La rotazione degli stili è più avanzata nella zona euro anche se lo stile “value” (titoli che trattano “a sconto”) non ha seguito il resto del mercato nel rimbalzo. Mentre lo stile “growth” (titoli che tendono ad aumentare il valore del capitale, anno dopo anno) è fondamentalmente favorito dall’attuale contesto macroeconomico, poiché gran parte del loro valore deriva da profitti che dovrebbero materializzarsi nel lungo termine, rendendoli soggetti alle alterazioni del tasso di sconto ma meno sensibili al calo dei profitti nel breve termine. Attualmente fra i titoli growth vi sono anche quelli delle aziende tech, che hanno chiaramente beneficiato dalla crisi da Covid-19.

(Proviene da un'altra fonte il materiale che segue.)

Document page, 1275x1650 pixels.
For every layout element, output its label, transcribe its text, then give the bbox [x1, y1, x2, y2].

La crisi economica provocata dalla pandemia non è una crisi di liquidità, come dimostrato dal grande numero di IPO e dalle massicce emissioni di obbligazioni. L’assenza di una crisi bancaria insieme agli alti livelli di liquidità rende sostenibili i livelli delle valutazioni del mercato azionario, a meno che la ripresa economica venga interrotta, o che si verifichi una seconda ondata di contagio. Nel breve termine, riteniamo che l’eurozona abbia più potenziale degli USA con un maggiore potenziale di recupero, una ripresa ciclica più imminente grazie a una riapertura più avanzata e valutazioni più basse. Assisteremo quindi ad ulteriori rialzi di pari passo con nuovi annunci positivi sul fronte sanitario.

Il periodo delle trimestrali in estate sarà cruciale, non tanto per verificare i danni inflitti dal lockdown, ma piuttosto per misurare la velocità della ripresa.

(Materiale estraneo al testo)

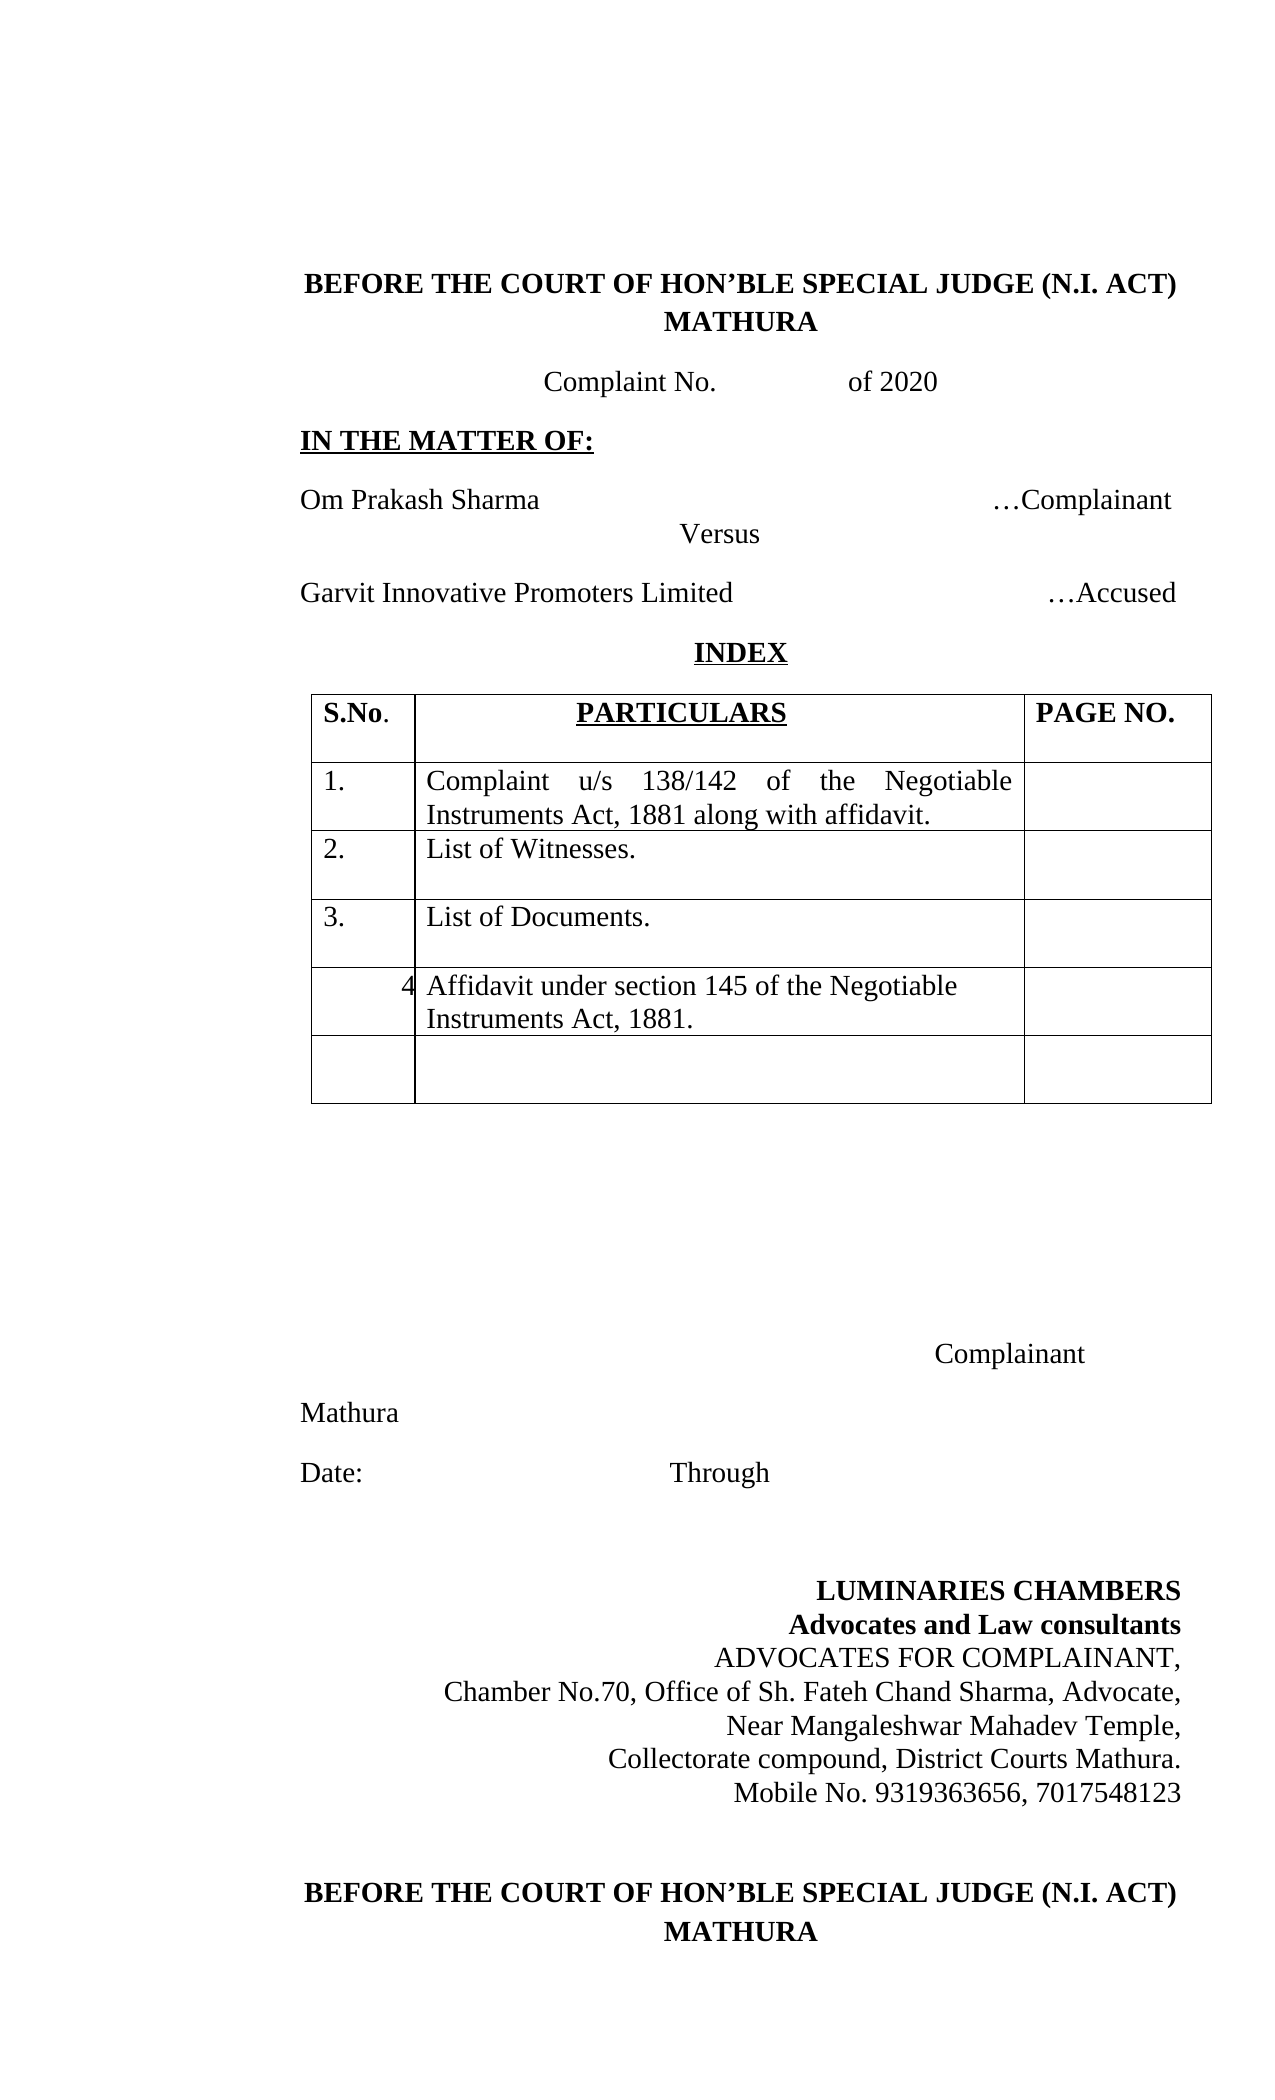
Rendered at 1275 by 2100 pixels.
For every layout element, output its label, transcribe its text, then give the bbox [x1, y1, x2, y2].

L’atteggiamento cauto degli investitori insieme all’assenza di nuovi flussi sui mercati azionari nell’ultimo trimestre potrebbe consentire al mercato di assumere una traiettoria al rialzo simile a quella osservata a inizio anno che, ricordiamo, era stata alimentata dall’entusiasmo circa gli sviluppi della guerra commerciale USA-Cina.

I fattori di rischio da considerare sono le negoziazioni sulla Brexit, i piani di supporto lanciati dalla Francia e dalla Germania, le elezioni presidenziali statunitensi e il loro impatto sulle relazioni con la Cina.